Securing CAN Communication Efficiently With Minimal System Impact

March 22, 2018 //By Bernd Elend, Thierry Walrant, Georg Olma. All authors NXP
Securing CAN Communication Efficiently With Minimal System Impact
Securing CAN communication efficiently can be a challenge. Different options exist today with payload authentication such as AUTOSAR SecOC [1]. These solutions use cryptography that mean higher bandwidth, longer transmit delays and higher processing power are needed, as well as managing the crypto keys themselves.

NXP’s new secure CAN transceiver family provides a seamless and very efficient solution to secure CAN communication without using cryptography. This reduces the system impact experienced with other solutions.

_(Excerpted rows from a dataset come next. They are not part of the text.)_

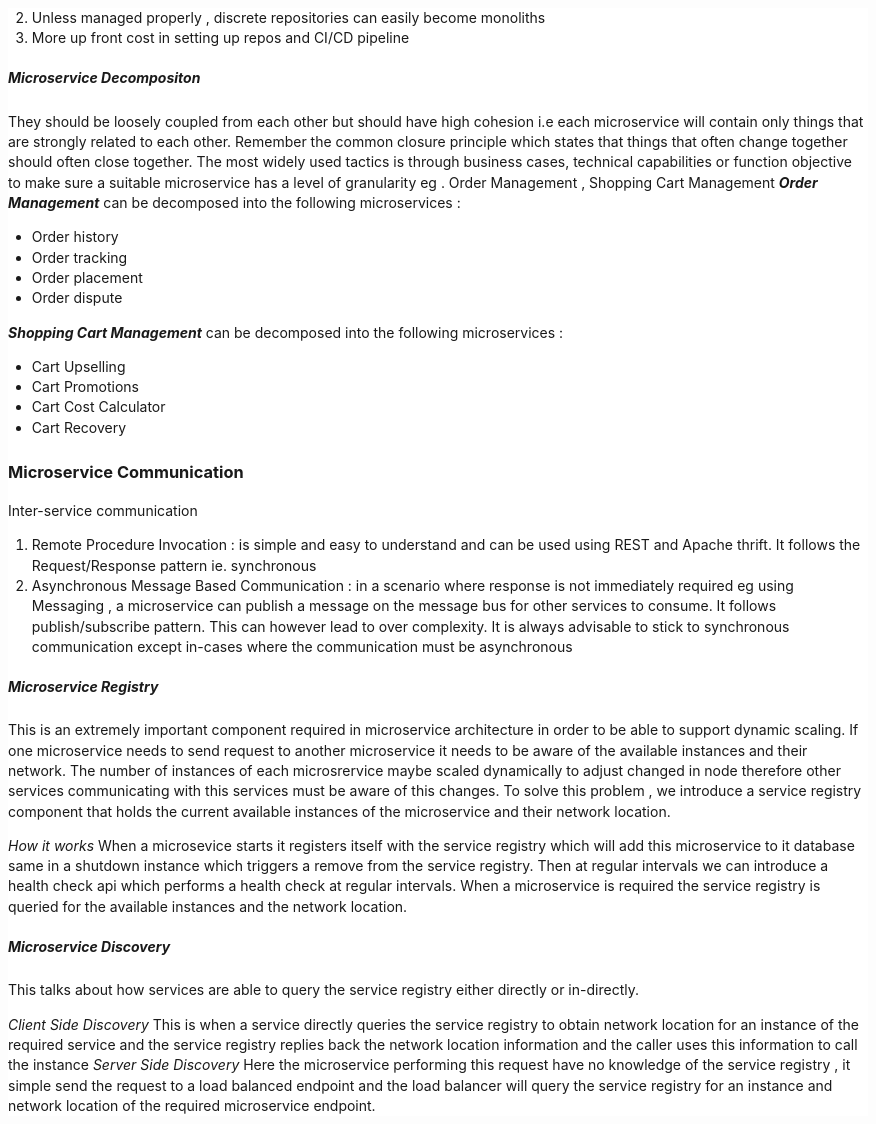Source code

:2. Unless managed properly , discrete repositories can easily become monoliths
3. More up front cost in setting up repos and CI/CD pipeline
##### Microservice Decompositon
They should be loosely coupled from each other but should have high cohesion i.e each microservice will contain only things that are strongly related to each other. Remember the common closure principle which states that things that often change together should often close together. The most widely used tactics is through business cases, technical capabilities or function objective to make sure a suitable microservice has a level of granularity eg . Order Management , Shopping Cart Management
__*Order Management*__ can be decomposed into the following microservices : 
 * Order history
 * Order tracking
 * Order placement
 * Order dispute  
  
__*Shopping Cart Management*__ can be decomposed into the following microservices : 
  * Cart Upselling
  * Cart Promotions
  * Cart Cost Calculator
  * Cart Recovery
### Microservice Communication
 Inter-service communication
 1. Remote Procedure Invocation : is simple and easy to understand and can be used using REST and Apache thrift. It follows the Request/Response pattern ie. synchronous
2. Asynchronous Message Based Communication : in a scenario where response is not immediately required eg using Messaging , a microservice can publish a message on the message bus for other services to consume. It follows publish/subscribe pattern. This can however lead to over complexity. It is always advisable to stick to synchronous communication except in-cases where the communication must be asynchronous
##### Microservice Registry
This is an extremely important component required in microservice architecture in order to be able to support dynamic scaling.
If one microservice needs to send request to another microservice it needs to be aware of the available instances and their network. The number of instances of each microsrervice maybe scaled dynamically to adjust changed in node therefore other services communicating with this services must be aware of this changes.
To solve this problem , we introduce a service registry component that holds the current available instances of the microservice and their network location.

*How it works* 
When a microsevice starts it registers itself with the service registry which will add this microservice to it database same in a shutdown instance which triggers a remove from the service registry.
Then at regular intervals we can introduce a health check api which performs a health check at regular intervals. 
When a microservice is required the service registry is queried for the available instances and the network location.
##### Microservice Discovery
This talks about how services are able to query the service registry either directly or in-directly.

*Client Side Discovery*
This is when a service directly queries the service registry to obtain network location for an instance of the required service and the service registry replies back the network location information and the caller uses this information to call the instance
*Server Side Discovery*
Here the microservice performing this request have no knowledge of the service registry , it simple send the request to a load balanced endpoint and the load balancer will query the service registry for an instance and network location of the required microservice endpoint.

NXP believes that secure CAN communication is possible with transceivers that offer distributed intrusion detection and containment methodology without cryptography [2]. CAN message identifier (ID) filtering mechanisms in the transmit and receive path help prevent and contain network security attacks like spoofing, remote frame tampering and denial of service by flooding. By monitoring and filtering network traffic on the bus, the secure CAN transceiver protects that CAN bus from any ECU attempting to send unauthorized malicious messages.

From a security perspective, the obvious choice is to use cutting-edge solutions to protect against security threats with cryptographic message authentication code (MAC), based on cryptography and associated secure key management. Secure microcontrollers are designed with crypto accelerators to support these state-of-the-art solutions. Despite this unique hardware support, this solution is not always the most efficient for secure CAN communication. Secure microcontrollers will likely be used to secure end-to-end communication over multiple CAN networks, or other networks like Ethernet or LTE. As well as for secure boot, authenticated diagnostics and authenticated firmware updates.